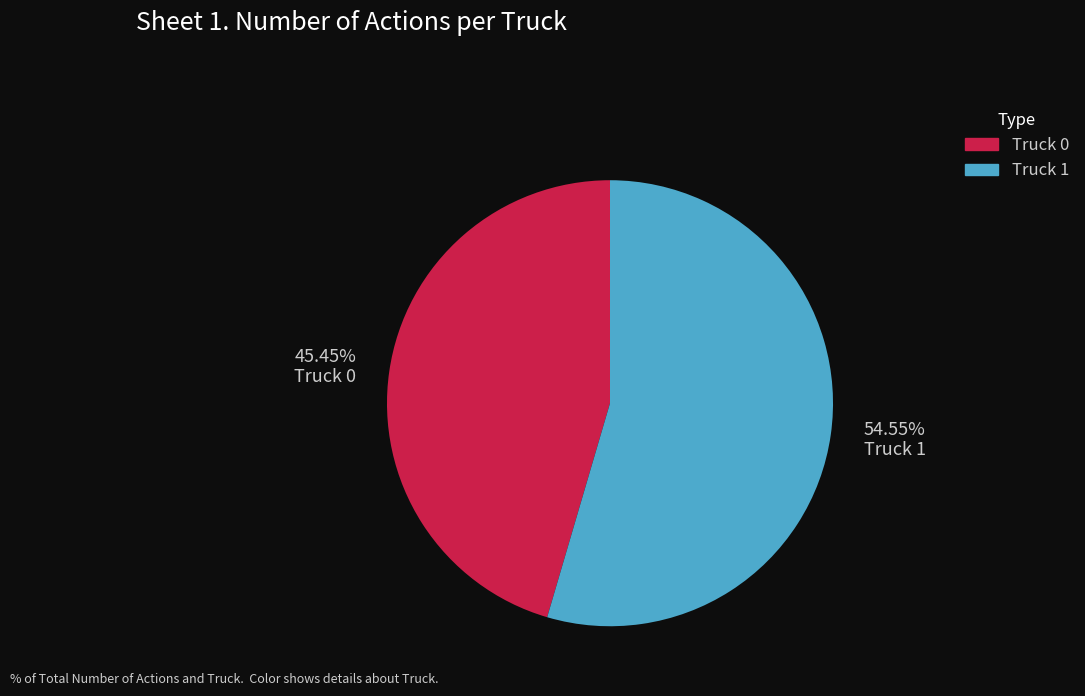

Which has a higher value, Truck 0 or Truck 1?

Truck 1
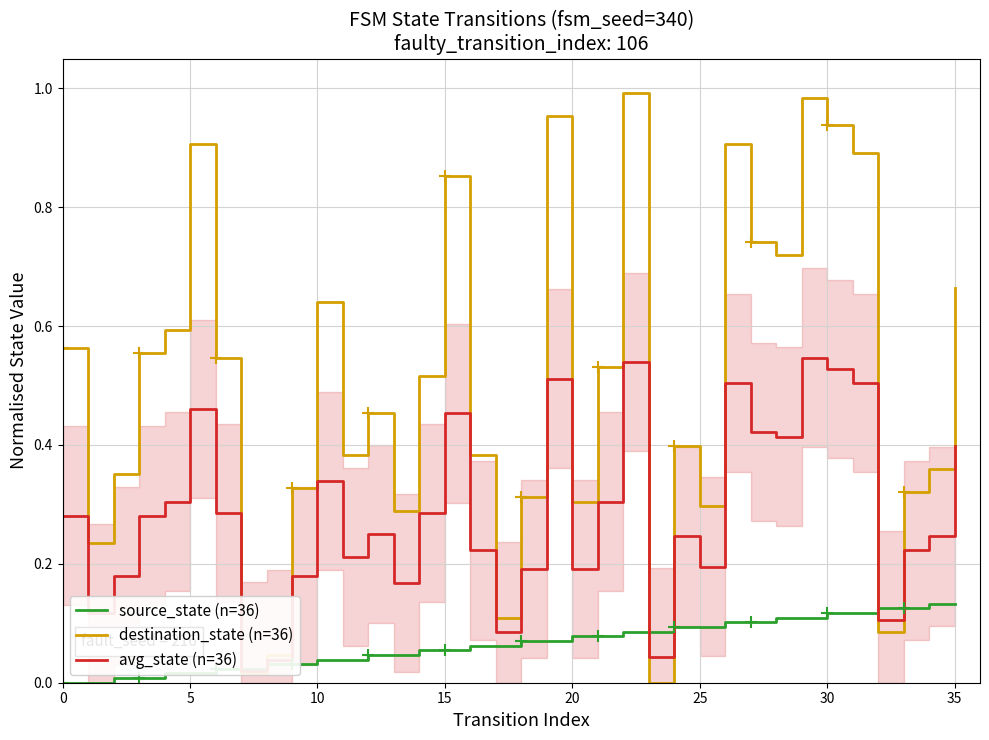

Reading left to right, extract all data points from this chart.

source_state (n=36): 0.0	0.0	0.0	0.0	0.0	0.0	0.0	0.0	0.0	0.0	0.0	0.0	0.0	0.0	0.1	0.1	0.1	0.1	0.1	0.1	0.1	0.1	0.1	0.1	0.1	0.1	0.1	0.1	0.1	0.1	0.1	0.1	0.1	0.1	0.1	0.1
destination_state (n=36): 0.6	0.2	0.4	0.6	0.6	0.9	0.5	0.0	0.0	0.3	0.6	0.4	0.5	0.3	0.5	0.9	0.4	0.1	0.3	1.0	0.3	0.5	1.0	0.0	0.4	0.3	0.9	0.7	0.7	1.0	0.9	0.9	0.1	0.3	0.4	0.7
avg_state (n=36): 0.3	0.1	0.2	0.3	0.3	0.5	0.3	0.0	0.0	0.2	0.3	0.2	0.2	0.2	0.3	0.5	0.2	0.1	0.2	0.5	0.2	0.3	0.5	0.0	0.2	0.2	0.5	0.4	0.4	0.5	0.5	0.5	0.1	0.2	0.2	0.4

----------

PROBLEM DESCRIPTION:
Copy the lines above word for word, without the pictures.

EXERCISE RESULT:
Which has a higher value, Truck 0 or Truck 1?

Truck 1

Reading left to right, extract all data points from this chart.

source_state (n=36): 0.0	0.0	0.0	0.0	0.0	0.0	0.0	0.0	0.0	0.0	0.0	0.0	0.0	0.0	0.1	0.1	0.1	0.1	0.1	0.1	0.1	0.1	0.1	0.1	0.1	0.1	0.1	0.1	0.1	0.1	0.1	0.1	0.1	0.1	0.1	0.1
destination_state (n=36): 0.6	0.2	0.4	0.6	0.6	0.9	0.5	0.0	0.0	0.3	0.6	0.4	0.5	0.3	0.5	0.9	0.4	0.1	0.3	1.0	0.3	0.5	1.0	0.0	0.4	0.3	0.9	0.7	0.7	1.0	0.9	0.9	0.1	0.3	0.4	0.7
avg_state (n=36): 0.3	0.1	0.2	0.3	0.3	0.5	0.3	0.0	0.0	0.2	0.3	0.2	0.2	0.2	0.3	0.5	0.2	0.1	0.2	0.5	0.2	0.3	0.5	0.0	0.2	0.2	0.5	0.4	0.4	0.5	0.5	0.5	0.1	0.2	0.2	0.4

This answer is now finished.